Items listed in a data set:
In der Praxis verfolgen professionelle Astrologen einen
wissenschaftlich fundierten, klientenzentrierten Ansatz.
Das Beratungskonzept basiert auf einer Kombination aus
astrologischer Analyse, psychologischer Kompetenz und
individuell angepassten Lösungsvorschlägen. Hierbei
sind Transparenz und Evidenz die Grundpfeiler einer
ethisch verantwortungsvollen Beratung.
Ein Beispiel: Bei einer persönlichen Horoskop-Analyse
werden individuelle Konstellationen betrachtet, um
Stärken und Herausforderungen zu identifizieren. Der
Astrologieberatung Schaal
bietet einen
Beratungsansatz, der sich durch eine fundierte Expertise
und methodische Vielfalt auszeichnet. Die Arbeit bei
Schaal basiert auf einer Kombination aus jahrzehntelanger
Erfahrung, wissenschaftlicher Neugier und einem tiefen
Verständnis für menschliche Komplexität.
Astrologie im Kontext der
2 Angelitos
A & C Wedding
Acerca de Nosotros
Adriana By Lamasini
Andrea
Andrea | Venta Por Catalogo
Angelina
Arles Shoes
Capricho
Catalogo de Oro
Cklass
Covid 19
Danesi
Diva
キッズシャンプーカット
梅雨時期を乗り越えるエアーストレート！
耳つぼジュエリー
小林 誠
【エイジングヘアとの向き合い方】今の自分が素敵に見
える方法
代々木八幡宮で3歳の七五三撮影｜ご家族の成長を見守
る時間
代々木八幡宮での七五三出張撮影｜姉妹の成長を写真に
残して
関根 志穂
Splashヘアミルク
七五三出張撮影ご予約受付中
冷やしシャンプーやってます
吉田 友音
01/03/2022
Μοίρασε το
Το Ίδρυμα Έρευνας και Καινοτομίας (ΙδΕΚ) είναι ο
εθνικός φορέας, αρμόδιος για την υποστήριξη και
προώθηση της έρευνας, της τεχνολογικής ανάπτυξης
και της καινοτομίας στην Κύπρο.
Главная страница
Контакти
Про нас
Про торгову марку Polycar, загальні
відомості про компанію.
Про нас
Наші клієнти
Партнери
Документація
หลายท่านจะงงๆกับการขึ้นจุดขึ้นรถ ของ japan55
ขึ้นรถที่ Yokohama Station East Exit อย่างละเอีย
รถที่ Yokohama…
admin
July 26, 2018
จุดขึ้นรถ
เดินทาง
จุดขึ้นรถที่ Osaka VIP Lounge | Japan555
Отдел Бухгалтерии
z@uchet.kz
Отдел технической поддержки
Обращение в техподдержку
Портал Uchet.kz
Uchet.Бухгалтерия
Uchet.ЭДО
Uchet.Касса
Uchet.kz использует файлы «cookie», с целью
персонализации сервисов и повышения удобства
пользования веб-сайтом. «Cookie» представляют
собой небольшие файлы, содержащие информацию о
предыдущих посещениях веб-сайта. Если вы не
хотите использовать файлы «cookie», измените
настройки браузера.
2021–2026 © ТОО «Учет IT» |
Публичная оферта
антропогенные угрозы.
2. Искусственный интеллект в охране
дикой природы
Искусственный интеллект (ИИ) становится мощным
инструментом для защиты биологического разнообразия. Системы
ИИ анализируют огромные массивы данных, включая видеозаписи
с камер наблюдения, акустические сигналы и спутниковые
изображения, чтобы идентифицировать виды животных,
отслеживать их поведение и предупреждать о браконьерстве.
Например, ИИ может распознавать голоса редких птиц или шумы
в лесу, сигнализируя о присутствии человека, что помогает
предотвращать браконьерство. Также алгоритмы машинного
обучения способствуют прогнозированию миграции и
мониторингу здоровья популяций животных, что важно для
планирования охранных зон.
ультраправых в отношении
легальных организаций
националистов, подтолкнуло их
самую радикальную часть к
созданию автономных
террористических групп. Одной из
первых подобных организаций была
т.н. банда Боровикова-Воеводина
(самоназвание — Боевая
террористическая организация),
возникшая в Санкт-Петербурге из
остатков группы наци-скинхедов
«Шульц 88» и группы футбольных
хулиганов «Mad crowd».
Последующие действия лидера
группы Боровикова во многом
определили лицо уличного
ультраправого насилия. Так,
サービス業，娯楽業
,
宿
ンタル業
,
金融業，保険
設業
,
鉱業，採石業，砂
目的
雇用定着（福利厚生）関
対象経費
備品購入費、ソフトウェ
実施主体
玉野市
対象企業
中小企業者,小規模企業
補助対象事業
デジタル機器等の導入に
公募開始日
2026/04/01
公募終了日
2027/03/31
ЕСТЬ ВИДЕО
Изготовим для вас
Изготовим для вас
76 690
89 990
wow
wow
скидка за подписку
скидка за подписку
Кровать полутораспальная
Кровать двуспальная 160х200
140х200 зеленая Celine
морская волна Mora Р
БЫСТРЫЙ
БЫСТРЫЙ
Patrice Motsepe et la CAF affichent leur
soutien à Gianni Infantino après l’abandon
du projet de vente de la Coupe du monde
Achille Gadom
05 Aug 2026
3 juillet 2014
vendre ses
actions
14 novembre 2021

*Brief*.
Return each line of the data that contains the word "einer".

*Written answer*.
Das Beratungskonzept basiert auf einer Kombination aus
sind Transparenz und Evidenz die Grundpfeiler einer
Ein Beispiel: Bei einer persönlichen Horoskop-Analyse
Schaal basiert auf einer Kombination aus jahrzehntelanger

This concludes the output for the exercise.